Written request 1:
Answer these questions using the disclosure excerpt on computer program products.
(a) What four ways does it list for performing two operations shown in successive flowchart blocks?
(b) How does it define a "storage device"?
(c) What does remote server 104 include?
Written request 2:
Continue the disclosure excerpt on computer program products, starting after its last sentence.

Reading text:
• • •

Various aspects of the present disclosure are described by narrative text, flowcharts, block diagrams of computer systems and/or block diagrams of the machine logic included in computer program product (CPP) embodiments. With respect to any flowcharts, depending upon the technology involved, the operations can be performed in a different order than what is shown in a given flowchart. For example, again depending upon the technology involved, two operations shown in successive flowchart blocks may be performed in reverse order, as a single integrated step, concurrently, or in a manner at least partially overlapping in time.

A computer program product embodiment (“CPP embodiment” or “CPP”) is a term used in the present disclosure to describe any set of one, or more, storage media (also called “mediums”) collectively included in a set of one, or more, storage devices that collectively include machine readable code corresponding to instructions and/or data for performing computer operations specified in a given CPP claim. A “storage device” is any tangible device that can retain and store instructions for use by a computer processor. Without limitation, the computer readable storage medium may be an electronic storage medium, a magnetic storage medium, an optical storage medium, an electromagnetic storage medium, a semiconductor storage medium, a mechanical storage medium, or any suitable combination of the foregoing. Some known types of storage devices that include these mediums include: diskette, hard disk, random access memory (RAM), read-only memory (ROM), erasable programmable read-only memory (EPROM or Flash memory), static random access memory (SRAM), compact disc read-only memory (CD-ROM), digital versatile disk (DVD), memory stick, floppy disk, mechanically encoded device (such as punch cards or pits/lands formed in a major surface of a disc) or any suitable combination of the foregoing. A computer readable storage medium, as that term is used in the present disclosure, is not to be construed as storage in the form of transitory signals per se, such as radio waves or other freely propagating electromagnetic waves, electromagnetic waves propagating through a waveguide, light pulses passing through a fiber optic cable, electrical signals communicated through a wire, and/or other transmission media. As will be understood by those of skill in the art, data is typically moved at some occasional points in time during normal operations of a storage device, such as during access, de-fragmentation or garbage collection, but this does not render the storage device as transitory because the data is not transitory while it is stored.

FIG. 1 provides a block diagram of a computing environment 100. The computing environment 100 contains an example of an environment for the execution of at least some of the computer code involved in performing the inventive methods, such as code change differentiator which is capable of generating narrative (1200). In addition to this block 1200, computing environment 100 includes, for example, computer 101, wide area network (WAN) 102, end user device (EUD) 103, remote server 104, public cloud 105, and private cloud 106. In this embodiment, computer 101 includes processor set 110 (including processing circuitry 120 and cache 121), communication fabric 111, volatile memory 112, persistent storage 113 (including operating system 122 and block 1200, as identified above), peripheral device set 114 (including user interface (UI), device set 123, storage 124, and Internet of Things (IoT) sensor set 125), and network module 115. Remote server 104 includes remote database 130. Public cloud 105 includes gateway 140, cloud orchestration module 141, host physical machine set 142, virtual machine set 143, and container set 144.

• • •

Extracted entries:
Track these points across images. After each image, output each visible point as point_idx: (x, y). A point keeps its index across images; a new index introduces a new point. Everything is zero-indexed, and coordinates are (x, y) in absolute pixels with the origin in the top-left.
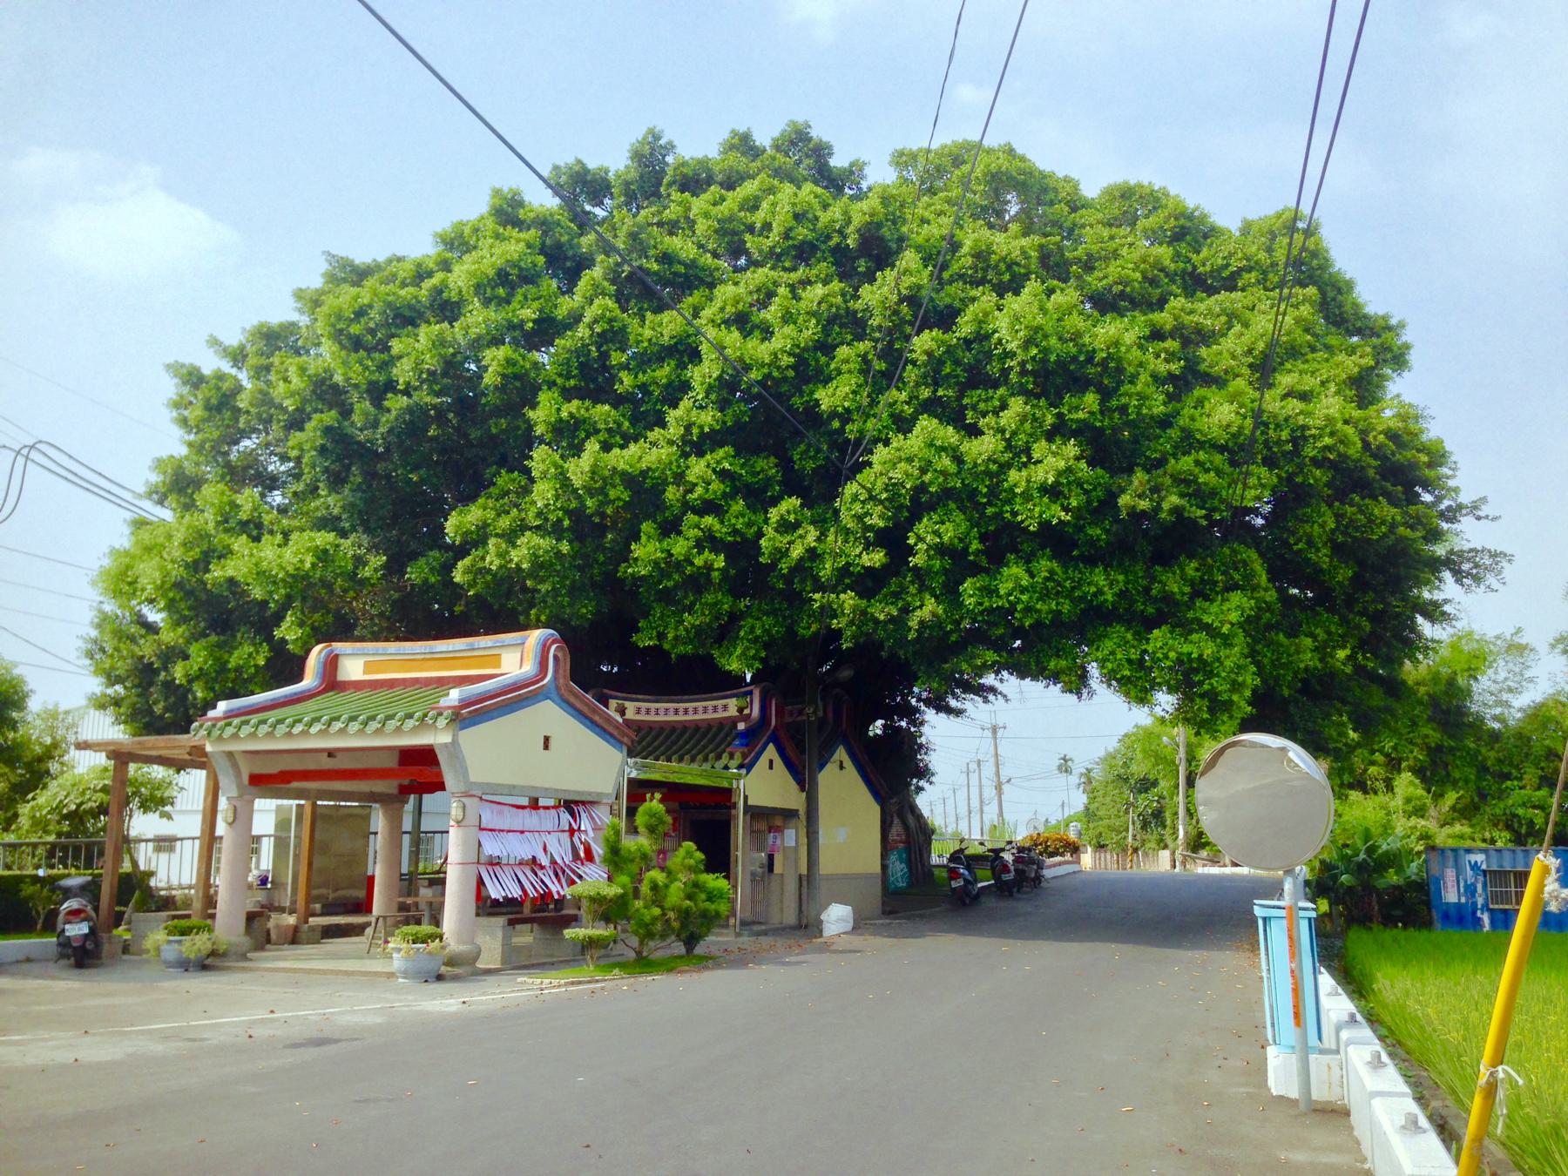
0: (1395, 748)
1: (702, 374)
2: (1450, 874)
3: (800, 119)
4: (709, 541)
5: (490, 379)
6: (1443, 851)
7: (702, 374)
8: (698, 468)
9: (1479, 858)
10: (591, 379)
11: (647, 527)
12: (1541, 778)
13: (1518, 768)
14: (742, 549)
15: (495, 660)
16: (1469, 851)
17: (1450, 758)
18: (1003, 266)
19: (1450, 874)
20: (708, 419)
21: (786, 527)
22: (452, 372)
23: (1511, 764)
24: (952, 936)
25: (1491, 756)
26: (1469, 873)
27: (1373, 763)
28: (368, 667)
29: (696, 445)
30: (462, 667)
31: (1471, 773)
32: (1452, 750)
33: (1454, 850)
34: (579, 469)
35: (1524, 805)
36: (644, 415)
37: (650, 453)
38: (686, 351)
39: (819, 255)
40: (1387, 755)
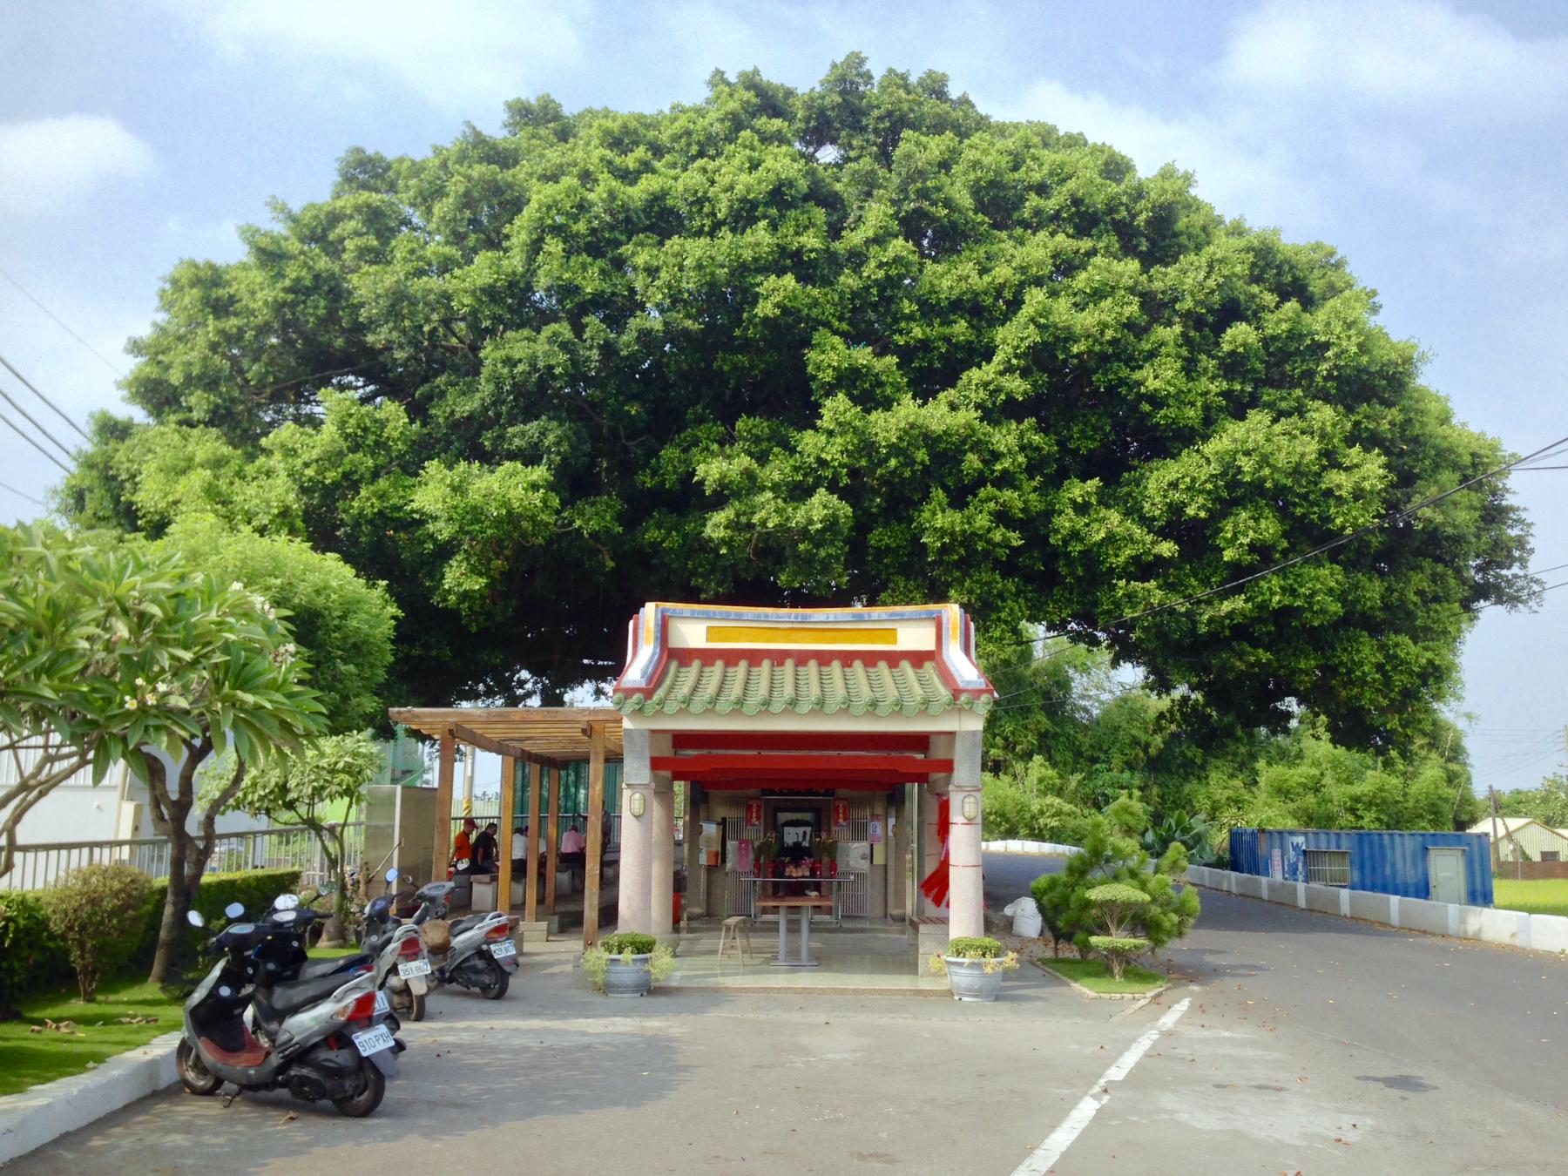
0: (1013, 733)
1: (1011, 336)
2: (1277, 853)
3: (939, 69)
4: (1003, 517)
5: (765, 309)
6: (1270, 833)
7: (1011, 336)
8: (1005, 438)
9: (1300, 840)
10: (868, 318)
11: (939, 494)
12: (1126, 763)
13: (1106, 752)
14: (1034, 526)
15: (891, 635)
16: (1292, 833)
17: (1053, 743)
18: (1286, 268)
19: (1277, 853)
20: (1017, 386)
21: (1082, 508)
22: (725, 297)
23: (1101, 749)
24: (1229, 933)
25: (1085, 741)
26: (1292, 853)
27: (993, 746)
28: (711, 633)
29: (1001, 410)
30: (846, 641)
31: (1069, 756)
32: (1055, 736)
33: (1280, 833)
34: (886, 425)
35: (1112, 785)
36: (932, 373)
37: (940, 415)
38: (983, 311)
39: (1102, 226)
40: (1006, 739)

• • •

Exercise response 1:
(a) In reverse order, as a single integrated step, concurrently, or in a manner at least partially overlapping in time.
(b) Any tangible device that can retain and store instructions for use by a computer processor.
(c) Remote database 130.

Exercise response 2:
COMPUTER 101 of FIG. 1 may take the form of a desktop computer, laptop computer, tablet computer, smart phone, smart watch or other wearable computer, mainframe computer, quantum computer or any other form of computer or mobile device now known or to be developed in the future that is capable of running a program, accessing a network or querying a database, such as remote database 130. As is well understood in the art of computer technology, and depending upon the technology, performance of a computer-implemented method may be distributed among multiple computers and/or between multiple locations. On the other hand, in this presentation of computing environment 100, detailed discussion is focused on a single computer, specifically computer 101, to keep the presentation as simple as possible. Computer 101 may be located in a cloud, even though it is not shown in a cloud in FIG. 1. On the other hand, computer 101 is not required to be in a cloud except to any extent as may be affirmatively indicated.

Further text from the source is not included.